▶ **Task description**
Can you put each line of the data into a JSON list of strings, one string per line, starting from the beginning of the data and going on through the line containing "đơn chứng từ"? Skip blank lines, and leave the pictures out of the answer.

%%

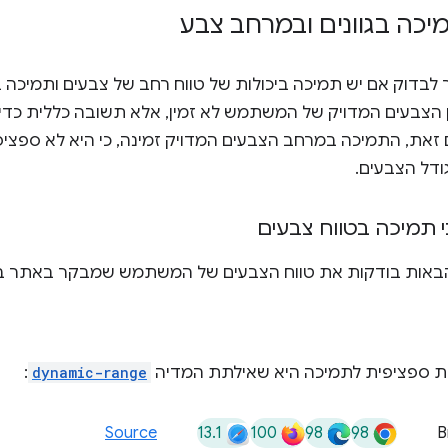
כה בגוונים ובמרחב צבע
Java. מגוון הצבעים המדויק של המשתמש לא זמין, אלא תשובה כללית כ
את, התמיכה במרחב הצבעים המדויק זמינה, כי היא לא ספציפ
דל הצבעים.
 תמיכה בטווח צבעים
הבאות בודקות את טווח הצבעים של המשתמש שמבקר באתר בת
ת ספציפית לתמיכה היא שאילתת המדיה
dynamic-range
:
13.1
100
98
98
Source
B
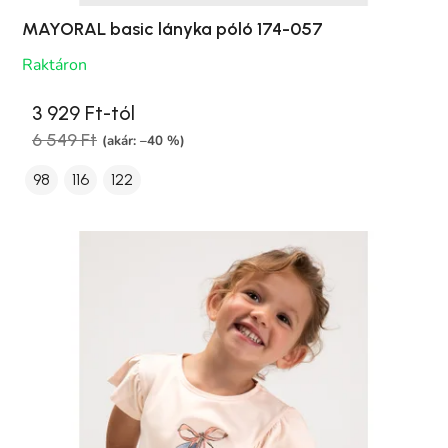
MAYORAL basic lányka póló 174-057
Raktáron
3 929 Ft-tól
6 549 Ft
(akár: –40 %)
98
116
122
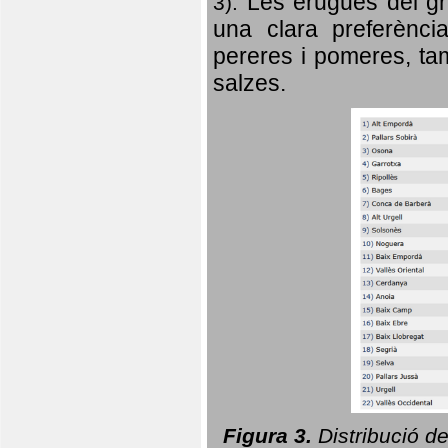
Les erugues del gr
3).
una clara preferència
pereres i pomeres, tam
salzes.
Figura 3.
Distribució d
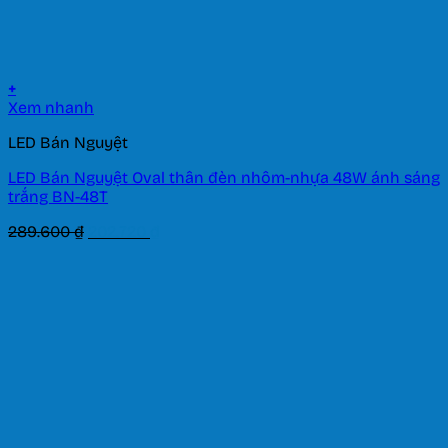
+
Xem nhanh
LED Bán Nguyệt
LED Bán Nguyệt Oval thân đèn nhôm-nhựa 48W ánh sáng
trắng BN-48T
Giá
Giá
289.600
₫
202.720
₫
gốc
hiện
là:
tại
289.600 ₫.
là:
202.720 ₫.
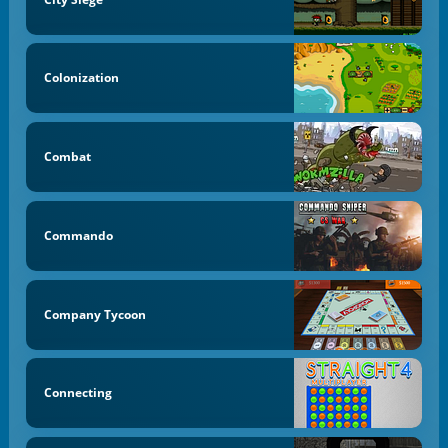
Colonization
Combat
Commando
Company Tycoon
Connecting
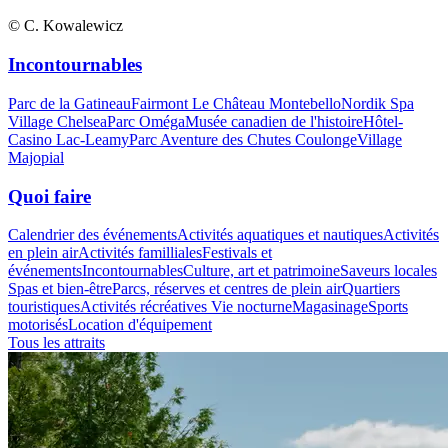
© C. Kowalewicz
Incontournables
Parc de la Gatineau
Fairmont Le Château Montebello
Nordik Spa
Village Chelsea
Parc Oméga
Musée canadien de l'histoire
Hôtel-
Casino Lac-Leamy
Parc Aventure des Chutes Coulonge
Village
Majopial
Quoi faire
Calendrier des événements
Activités aquatiques et nautiques
Activités
en plein air
Activités familliales
Festivals et
événements
Incontournables
Culture, art et patrimoine
Saveurs locales
Spas et bien-être
Parcs, réserves et centres de plein air
Quartiers
touristiques
Activités récréatives
Vie nocturne
Magasinage
Sports
motorisés
Location d'équipement
Tous les attraits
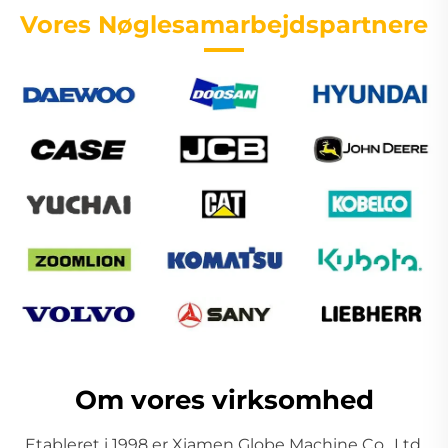
Vores Nøglesamarbejdspartnere
Om vores virksomhed
Etableret i 1998 er Xiamen Globe Machine Co., Ltd.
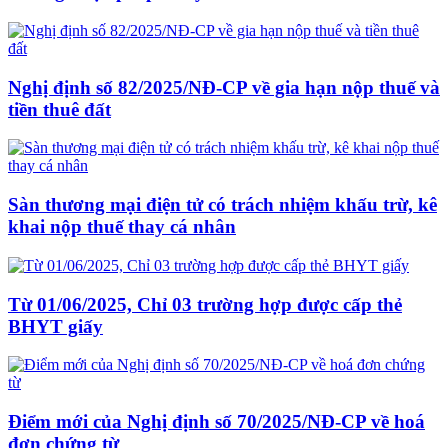
Nghị định số 82/2025/NĐ-CP về gia hạn nộp thuế và
tiền thuê đất
Sàn thương mại điện tử có trách nhiệm khấu trừ, kê
khai nộp thuế thay cá nhân
Từ 01/06/2025, Chỉ 03 trường hợp được cấp thẻ
BHYT giấy
Điểm mới của Nghị định số 70/2025/NĐ-CP về hoá
đơn chứng từ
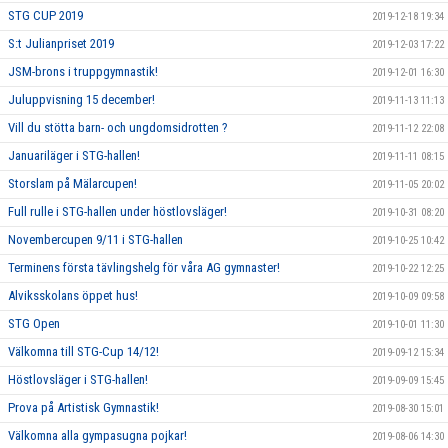
STG CUP 2019
2019-12-18 19:34
S:t Julianpriset 2019
2019-12-03 17:22
JSM-brons i truppgymnastik!
2019-12-01 16:30
Juluppvisning 15 december!
2019-11-13 11:13
Vill du stötta barn- och ungdomsidrotten ?
2019-11-12 22:08
Januariläger i STG-hallen!
2019-11-11 08:15
Storslam på Mälarcupen!
2019-11-05 20:02
Full rulle i STG-hallen under höstlovsläger!
2019-10-31 08:20
Novembercupen 9/11 i STG-hallen
2019-10-25 10:42
Terminens första tävlingshelg för våra AG gymnaster!
2019-10-22 12:25
Alviksskolans öppet hus!
2019-10-09 09:58
STG Open
2019-10-01 11:30
Välkomna till STG-Cup 14/12!
2019-09-12 15:34
Höstlovsläger i STG-hallen!
2019-09-09 15:45
Prova på Artistisk Gymnastik!
2019-08-30 15:01
Välkomna alla gympasugna pojkar!
2019-08-06 14:30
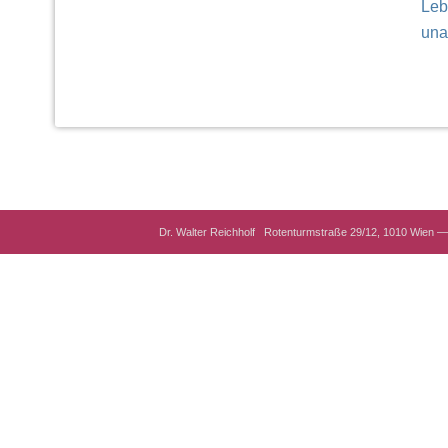
Leb
un
Dr. Walter Reichholf Rotenturmstraße 29/12, 1010 Wien — 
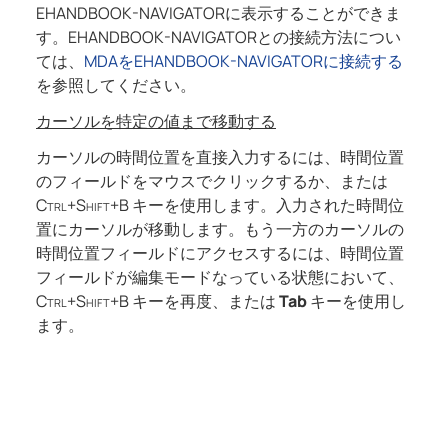
EHANDBOOK-NAVIGATORに表示することができま
す。
EHANDBOOK-NAVIGATOR
との接続方法につい
ては、
MDAをEHANDBOOK-NAVIGATORに接続する
を参照してください。
カーソルを特定の値まで移動する
カーソルの時間位置を直接入力するには、時間位置
のフィールドをマウスでクリックするか、または
Ctrl+Shift+B
キーを使用します。入力された時間位
置にカーソルが移動します。もう一方のカーソルの
時間位置フィールドにアクセスするには、時間位置
フィールドが編集モードなっている状態において、
Ctrl+Shift+B
キーを再度、または
Tab
キーを使用し
ます。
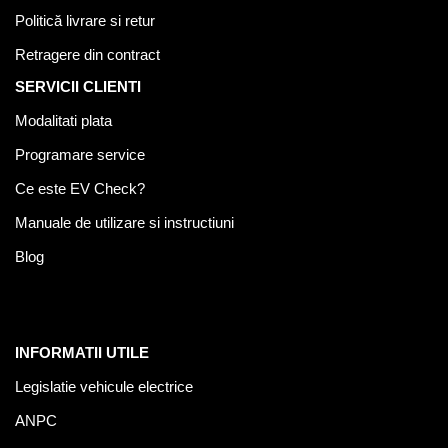
Politică livrare si retur
Retragere din contract
SERVICII CLIENTI
Modalitati plata
Programare service
Ce este EV Check?
Manuale de utilizare si instructiuni
Blog
INFORMATII UTILE
Legislatie vehicule electrice
ANPC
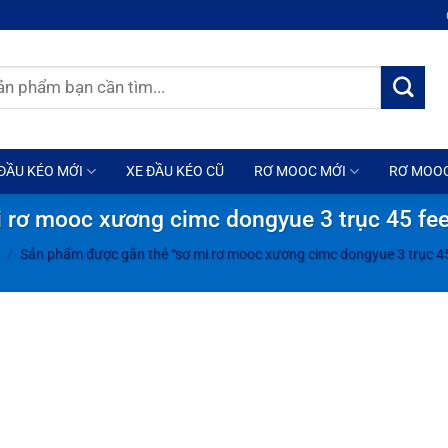
ĐẦU KÉO MỚI
XE ĐẦU KÉO CŨ
RƠ MOOC MỚI
RƠ MOO
 rơ mooc xương cimc dongyue 3 trục 45 fe
/
Sản phẩm được gắn thẻ “sơ mi rơ mooc xương cimc dongyue 3 trục 45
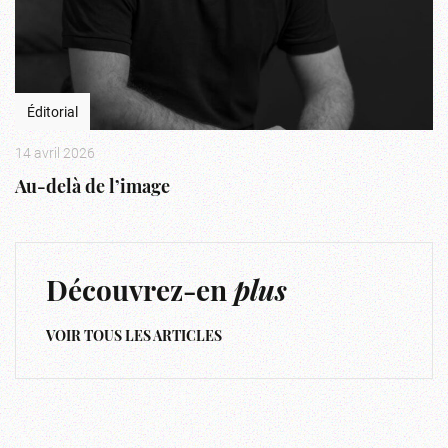
Éditorial
14 avril 2026
Au-delà de l’image
Découvrez-en
plus
VOIR TOUS LES ARTICLES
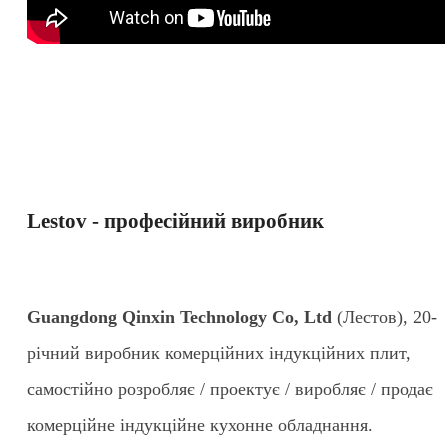
Lestov - професійний виробник
Guangdong Qinxin Technology Co, Ltd
(Лестов), 20-
річний виробник комерційних індукційних плит,
самостійно розробляє / проектує / виробляє / продає
комерційне індукційне кухонне обладнання.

%%

▶ **Solution to this exercise**
[
  "כה בגוונים ובמרחב צבע",
  "Java. מגוון הצבעים המדויק של המשתמש לא זמין, אלא תשובה כללית כ",
  "את, התמיכה במרחב הצבעים המדויק זמינה, כי היא לא ספציפ",
  "דל הצבעים.",
  " תמיכה בטווח צבעים",
  "הבאות בודקות את טווח הצבעים של המשתמש שמבקר באתר בת",
  "ת ספציפית לתמיכה היא שאילתת המדיה",
  "dynamic-range",
  ":",
  "13.1",
  "100",
  "98",
  "98",
  "Source",
  "B",
  "MAYORAL basic lányka póló 174-057",
  "Raktáron",
  "3 929 Ft-tól",
  "6 549 Ft",
  "(akár: –40 %)",
  "98",
  "116",
  "122",
  "Les erugues del gr",
  "3).",
  "una clara preferència",
  "pereres i pomeres, tam",
  "salzes.",
  "Figura 3.",
  "Distribució d",
  "+",
  "Xem nhanh",
  "LED Bán Nguyệt",
  "LED Bán Nguyệt Oval thân đèn nhôm-nhựa 48W ánh sáng",
  "trắng BN-48T",
  "Giá",
  "Giá",
  "289.600",
  "₫",
  "202.720",
  "₫",
  "gốc",
  "hiện",
  "là:",
  "tại",
  "289.600 ₫.",
  "là:",
  "202.720 ₫.",
  "Colonization",
  "Combat",
  "Commando",
  "Company Tycoon",
  "Connecting",
  "© C. Kowalewicz",
  "Incontournables",
  "Parc de la Gatineau",
  "Fairmont Le Château Montebello",
  "Nordik Spa",
  "Village Chelsea",
  "Parc Oméga",
  "Musée canadien de l'histoire",
  "Hôtel-",
  "Casino Lac-Leamy",
  "Parc Aventure des Chutes Coulonge",
  "Village",
  "Majopial",
  "Quoi faire",
  "Calendrier des événements",
  "Activités aquatiques et nautiques",
  "Activités",
  "en plein air",
  "Activités familliales",
  "Festivals et",
  "événements",
  "Incontournables",
  "Culture, art et patrimoine",
  "Saveurs locales",
  "Spas et bien-être",
  "Parcs, réserves et centres de plein air",
  "Quartiers",
  "touristiques",
  "Activités récréatives",
  "Vie nocturne",
  "Magasinage",
  "Sports",
  "motorisés",
  "Location d'équipement",
  "Tous les attraits",
  "Vores Nøglesamarbejdspartnere",
  "Om vores virksomhed",
  "Etableret i 1998 er Xiamen Globe Machine Co., Ltd.",
  "Nghị định số 82/2025/NĐ-CP về gia hạn nộp thuế và",
  "tiền thuê đất",
  "Sàn thương mại điện tử có trách nhiệm khấu trừ, kê",
  "khai nộp thuế thay cá nhân",
  "Từ 01/06/2025, Chỉ 03 trường hợp được cấp thẻ",
  "BHYT giấy",
  "Điểm mới của Nghị định số 70/2025/NĐ-CP về hoá",
  "đơn chứng từ"
]